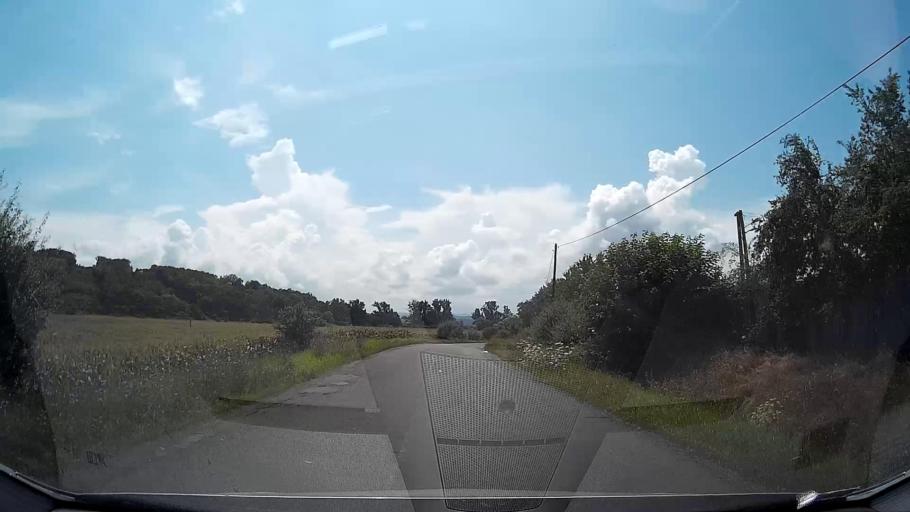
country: SK
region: Banskobystricky
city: Fil'akovo
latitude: 48.3216
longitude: 19.8140
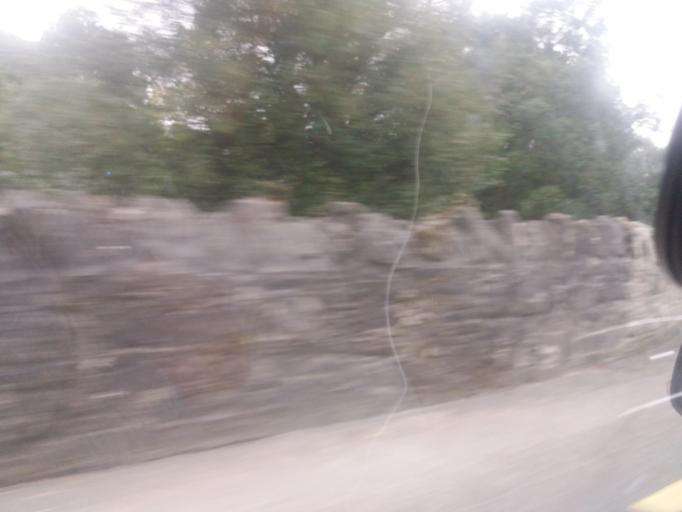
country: IE
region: Munster
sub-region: County Limerick
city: Adare
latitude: 52.5699
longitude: -8.7844
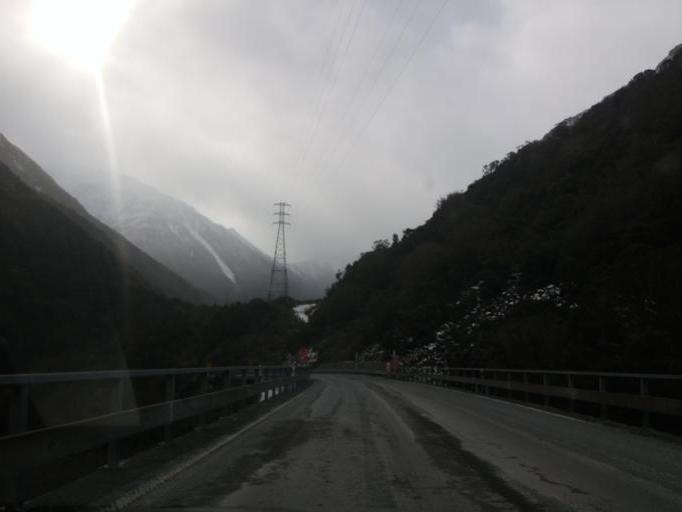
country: NZ
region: West Coast
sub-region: Grey District
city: Greymouth
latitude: -42.8846
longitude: 171.5559
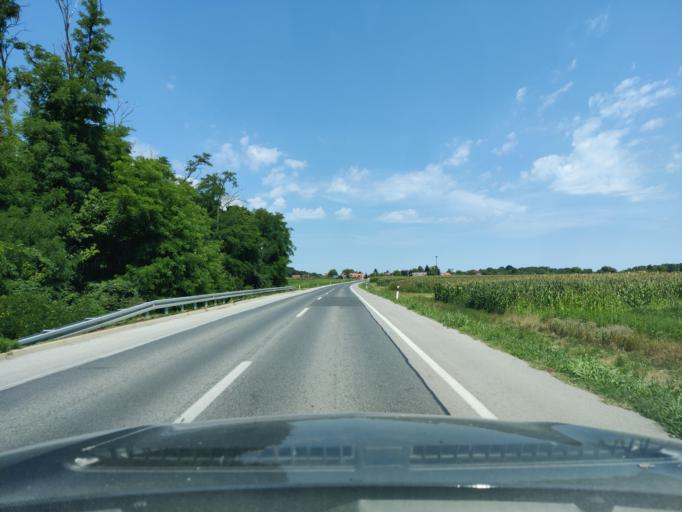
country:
────────
• [Problem to work on]: Copy every row above line for line, character for character, and leave the pictures out.

• [Result of the exercise]:
country: SK
region: Banskobystricky
city: Fil'akovo
latitude: 48.3216
longitude: 19.8140
country: IE
region: Munster
sub-region: County Limerick
city: Adare
latitude: 52.5699
longitude: -8.7844
country: NZ
region: West Coast
sub-region: Grey District
city: Greymouth
latitude: -42.8846
longitude: 171.5559
country:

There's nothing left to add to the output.